» **EXERCISE AIM**
What should be copied is the stretch of entries below from the line with "(692, 686) none" up to and including the line with "[586,86,616,97] well ->", exactly and without images.

(SUPPLIED MATERIAL Opens)

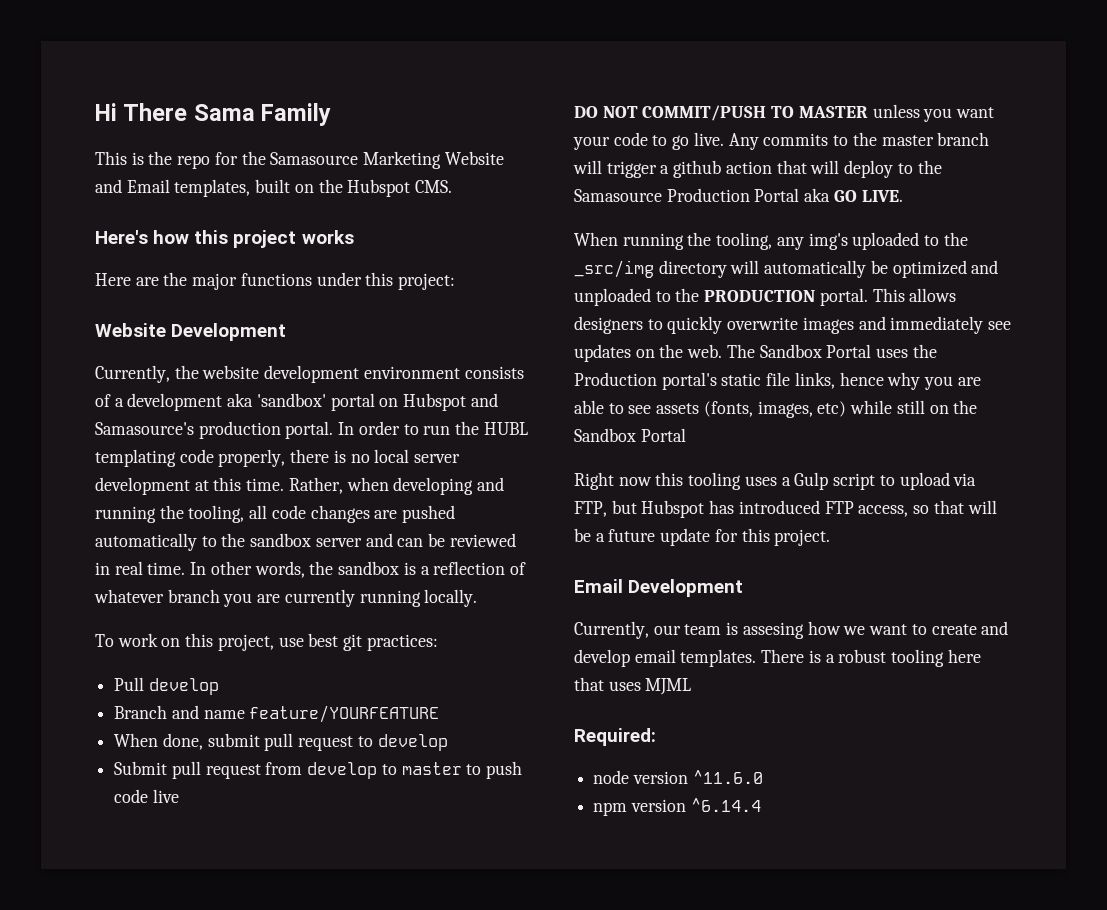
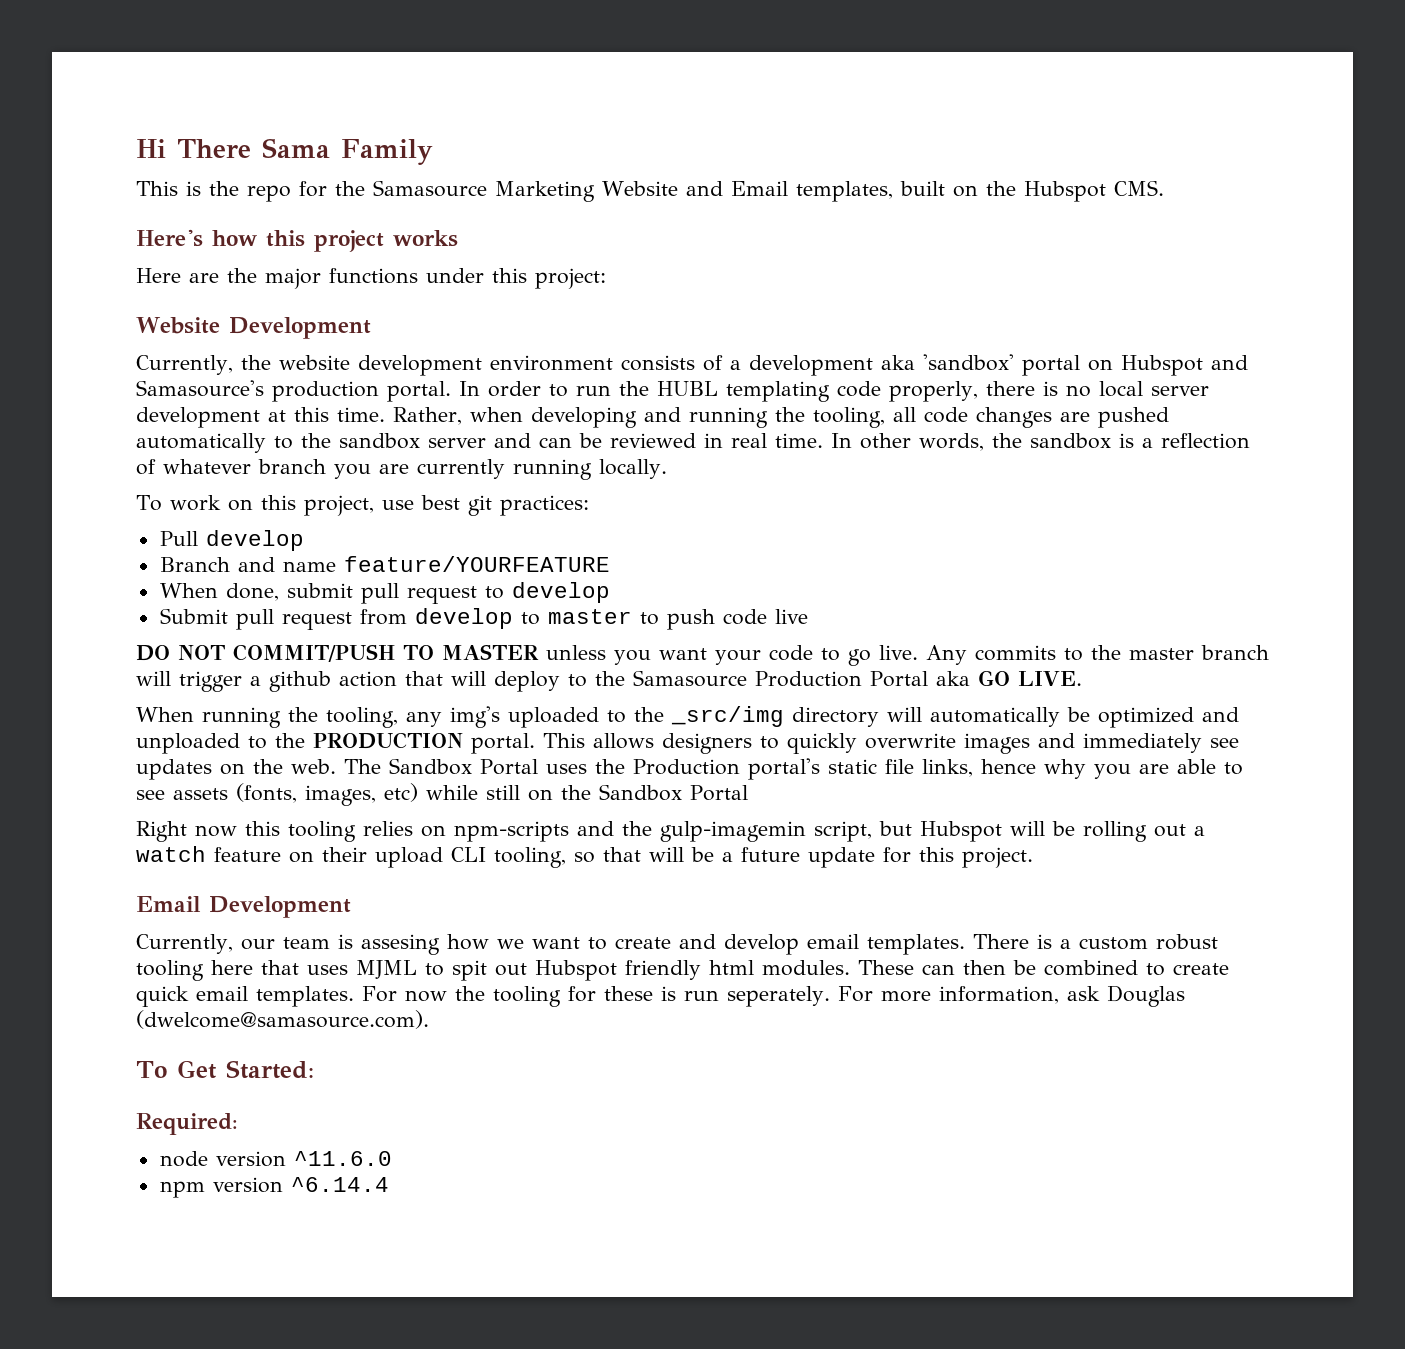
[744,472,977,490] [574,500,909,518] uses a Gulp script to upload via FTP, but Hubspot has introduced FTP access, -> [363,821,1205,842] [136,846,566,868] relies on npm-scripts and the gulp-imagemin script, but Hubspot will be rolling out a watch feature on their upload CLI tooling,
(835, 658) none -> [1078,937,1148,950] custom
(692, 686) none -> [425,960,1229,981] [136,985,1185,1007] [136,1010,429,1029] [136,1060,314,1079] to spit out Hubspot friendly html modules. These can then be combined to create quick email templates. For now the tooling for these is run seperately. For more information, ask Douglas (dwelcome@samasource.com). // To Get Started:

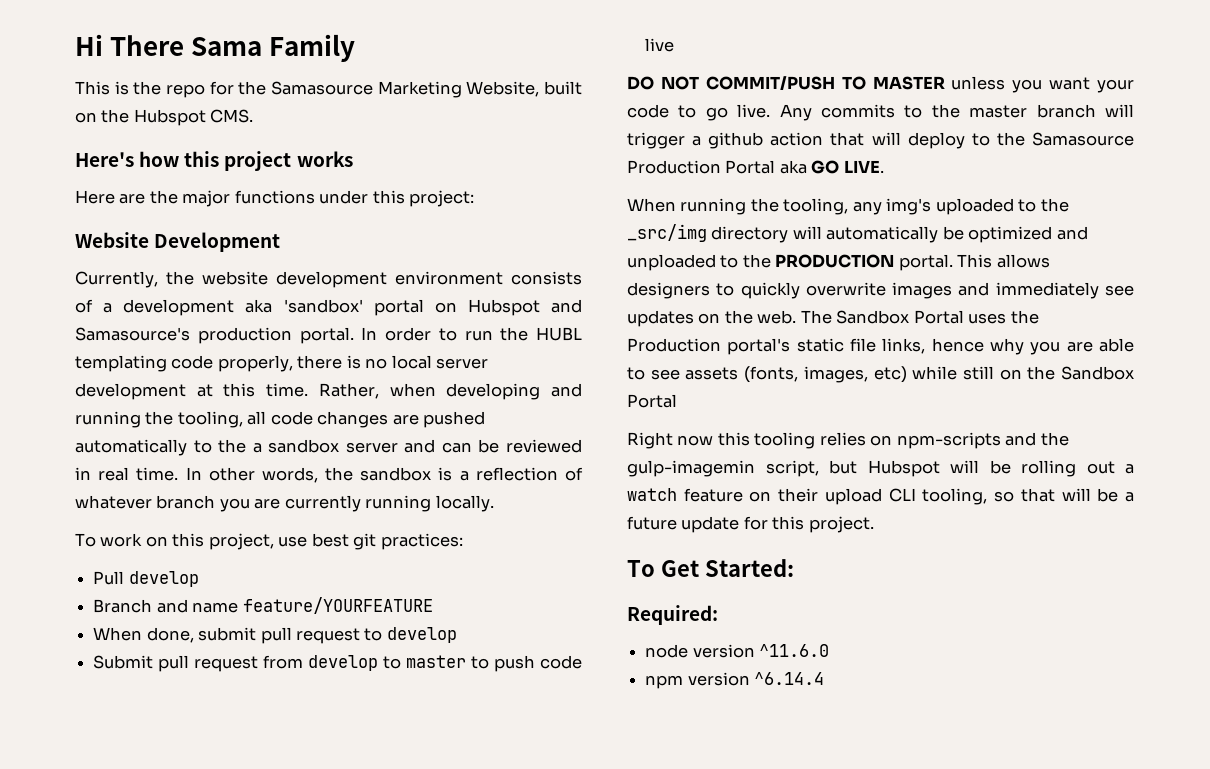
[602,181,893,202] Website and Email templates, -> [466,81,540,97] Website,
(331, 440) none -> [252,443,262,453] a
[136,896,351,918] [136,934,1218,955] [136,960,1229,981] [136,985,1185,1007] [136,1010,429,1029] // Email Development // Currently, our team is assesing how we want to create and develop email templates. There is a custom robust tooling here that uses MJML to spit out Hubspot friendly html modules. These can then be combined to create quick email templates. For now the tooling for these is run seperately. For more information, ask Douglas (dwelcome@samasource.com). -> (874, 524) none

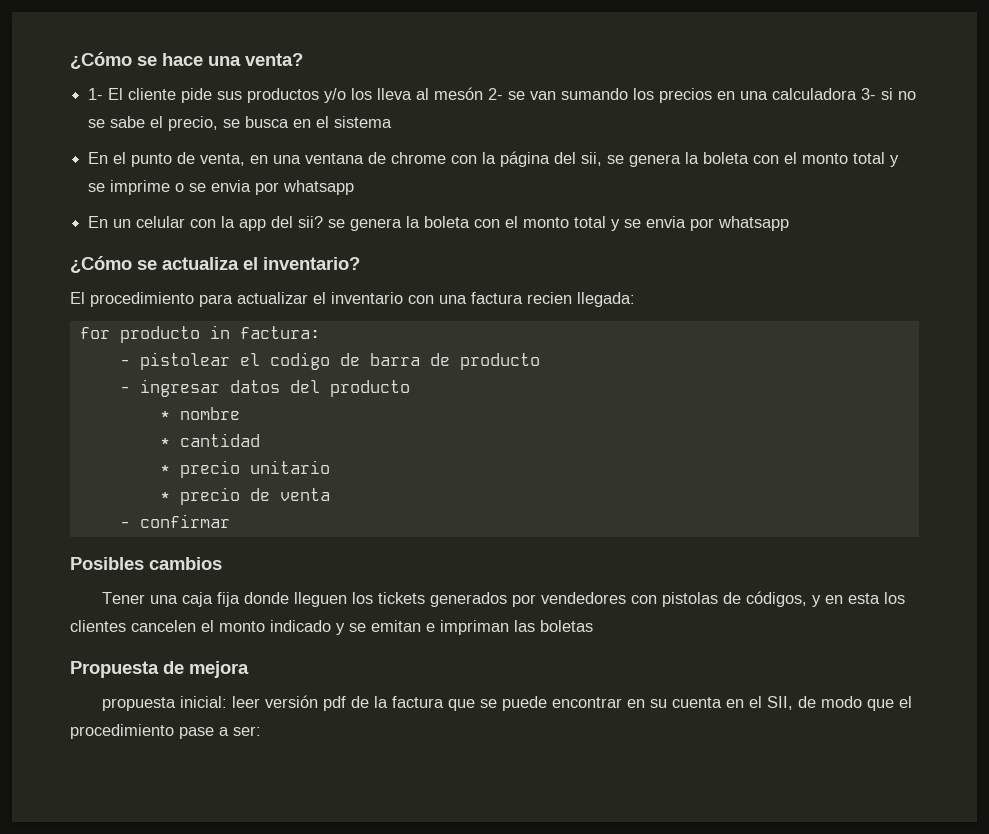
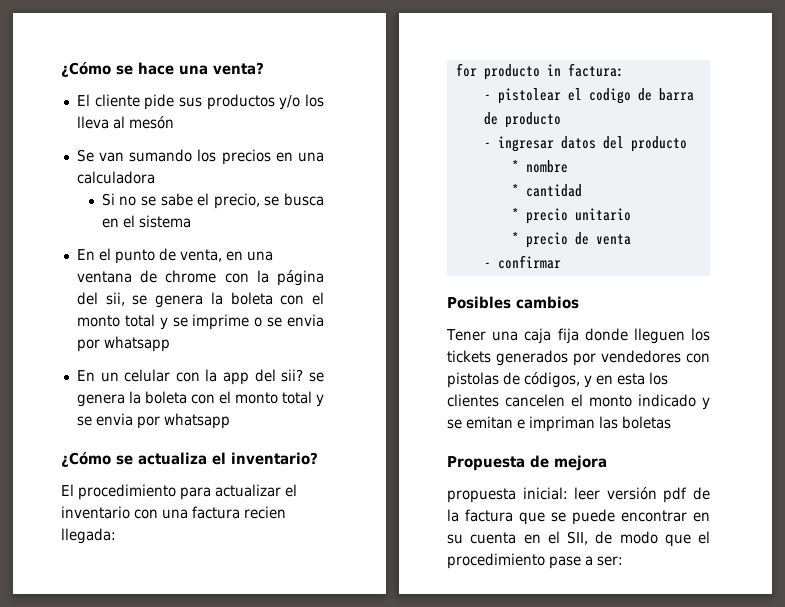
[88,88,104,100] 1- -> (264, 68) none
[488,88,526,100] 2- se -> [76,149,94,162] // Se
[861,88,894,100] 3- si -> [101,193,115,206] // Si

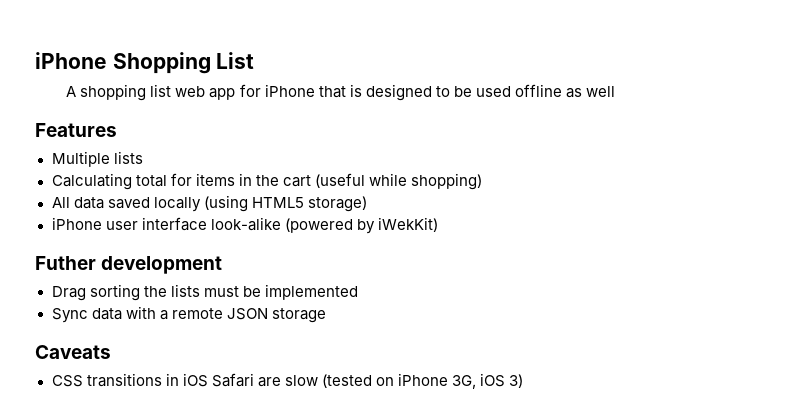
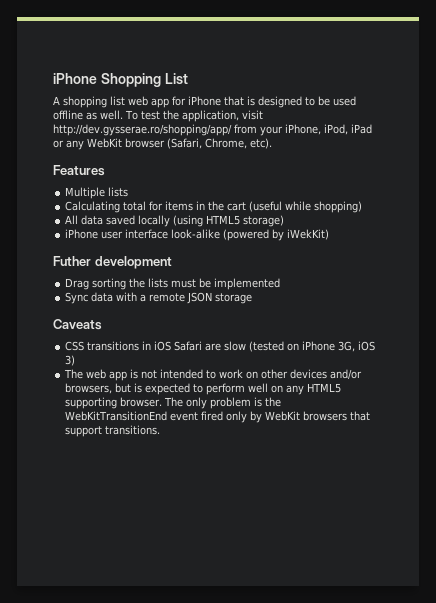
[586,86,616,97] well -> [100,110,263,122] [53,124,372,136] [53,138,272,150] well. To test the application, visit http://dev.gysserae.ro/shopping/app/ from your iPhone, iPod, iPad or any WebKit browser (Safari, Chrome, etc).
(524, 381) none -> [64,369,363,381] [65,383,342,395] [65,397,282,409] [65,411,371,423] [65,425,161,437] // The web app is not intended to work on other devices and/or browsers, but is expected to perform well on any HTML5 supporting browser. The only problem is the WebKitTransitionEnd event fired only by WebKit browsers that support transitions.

(SUPPLIED MATERIAL Closes)

» **EXPECTED OUTPUT**
(692, 686) none -> [425,960,1229,981] [136,985,1185,1007] [136,1010,429,1029] [136,1060,314,1079] to spit out Hubspot friendly html modules. These can then be combined to create quick email templates. For now the tooling for these is run seperately. For more information, ask Douglas (dwelcome@samasource.com). // To Get Started:

[602,181,893,202] Website and Email templates, -> [466,81,540,97] Website,
(331, 440) none -> [252,443,262,453] a
[136,896,351,918] [136,934,1218,955] [136,960,1229,981] [136,985,1185,1007] [136,1010,429,1029] // Email Development // Currently, our team is assesing how we want to create and develop email templates. There is a custom robust tooling here that uses MJML to spit out Hubspot friendly html modules. These can then be combined to create quick email templates. For now the tooling for these is run seperately. For more information, ask Douglas (dwelcome@samasource.com). -> (874, 524) none

[88,88,104,100] 1- -> (264, 68) none
[488,88,526,100] 2- se -> [76,149,94,162] // Se
[861,88,894,100] 3- si -> [101,193,115,206] // Si

[586,86,616,97] well -> [100,110,263,122] [53,124,372,136] [53,138,272,150] well. To test the application, visit http://dev.gysserae.ro/shopping/app/ from your iPhone, iPod, iPad or any WebKit browser (Safari, Chrome, etc).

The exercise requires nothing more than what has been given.